Activity
Write down exactly the lines from the one with "X203200Y508000D03*" to the end of the data, first and last included, and no others.

Provided data
▽

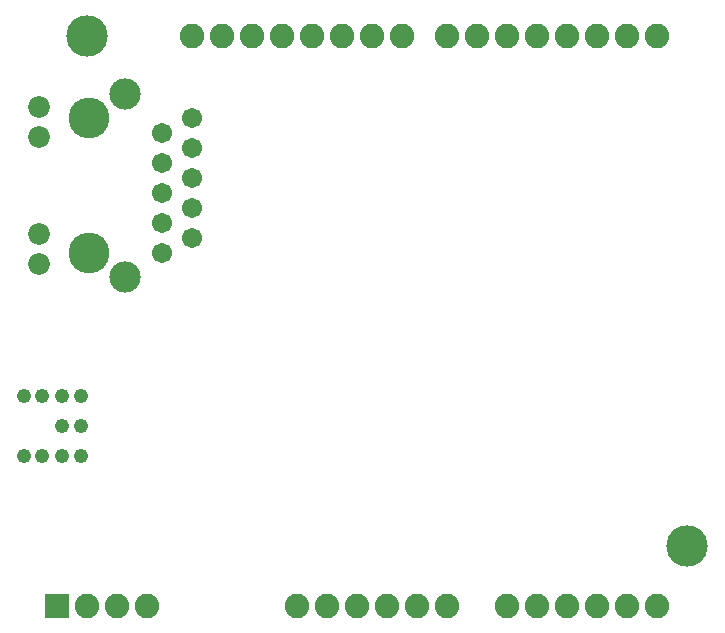
<source format=gbr>
G04 EAGLE Gerber RS-274X export*
G75*
%MOMM*%
%FSLAX34Y34*%
%LPD*%
%INSoldermask Bottom*%
%IPPOS*%
%AMOC8*
5,1,8,0,0,1.08239X$1,22.5*%
G01*
%ADD10C,2.082800*%
%ADD11C,3.505200*%
%ADD12C,2.648200*%
%ADD13C,1.702800*%
%ADD14C,1.832800*%
%ADD15C,3.453200*%
%ADD16R,2.082800X2.082800*%
%ADD17C,1.219200*%


D10*
X241300Y25400D03*
X266700Y25400D03*
X292100Y25400D03*
X317500Y25400D03*
X342900Y25400D03*
X368300Y25400D03*
X419100Y25400D03*
X444500Y25400D03*
X469900Y25400D03*
X495300Y25400D03*
X520700Y25400D03*
X546100Y25400D03*
X546100Y508000D03*
X520700Y508000D03*
X495300Y508000D03*
X469900Y508000D03*
X444500Y508000D03*
X419100Y508000D03*
X393700Y508000D03*
X368300Y508000D03*
X330200Y508000D03*
X304800Y508000D03*
X279400Y508000D03*
X254000Y508000D03*
X228600Y508000D03*
X203200Y508000D03*
X177800Y508000D03*
X152400Y508000D03*
D11*
X571500Y76200D03*
X63500Y508000D03*
D12*
X95200Y303550D03*
X95200Y458450D03*
D13*
X152400Y387400D03*
X127000Y400100D03*
X127000Y425500D03*
X127000Y374700D03*
X127000Y349300D03*
X127000Y323900D03*
X152400Y412800D03*
X152400Y438200D03*
X152400Y362000D03*
X152400Y336600D03*
D14*
X22700Y314750D03*
X22700Y447250D03*
X22700Y421850D03*
X22700Y340150D03*
D15*
X64700Y323850D03*
X64700Y438150D03*
D16*
X38100Y25400D03*
D10*
X63500Y25400D03*
X88900Y25400D03*
X114300Y25400D03*
D17*
X41910Y203200D03*
X58420Y203200D03*
X25400Y203200D03*
X25400Y152400D03*
X41910Y177800D03*
X58420Y177800D03*
X10160Y203200D03*
X10160Y152400D03*
X41910Y152400D03*
X58420Y152400D03*
M02*

</source>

△

Answer section
X203200Y508000D03*
X177800Y508000D03*
X152400Y508000D03*
D11*
X571500Y76200D03*
X63500Y508000D03*
D12*
X95200Y303550D03*
X95200Y458450D03*
D13*
X152400Y387400D03*
X127000Y400100D03*
X127000Y425500D03*
X127000Y374700D03*
X127000Y349300D03*
X127000Y323900D03*
X152400Y412800D03*
X152400Y438200D03*
X152400Y362000D03*
X152400Y336600D03*
D14*
X22700Y314750D03*
X22700Y447250D03*
X22700Y421850D03*
X22700Y340150D03*
D15*
X64700Y323850D03*
X64700Y438150D03*
D16*
X38100Y25400D03*
D10*
X63500Y25400D03*
X88900Y25400D03*
X114300Y25400D03*
D17*
X41910Y203200D03*
X58420Y203200D03*
X25400Y203200D03*
X25400Y152400D03*
X41910Y177800D03*
X58420Y177800D03*
X10160Y203200D03*
X10160Y152400D03*
X41910Y152400D03*
X58420Y152400D03*
M02*

</source>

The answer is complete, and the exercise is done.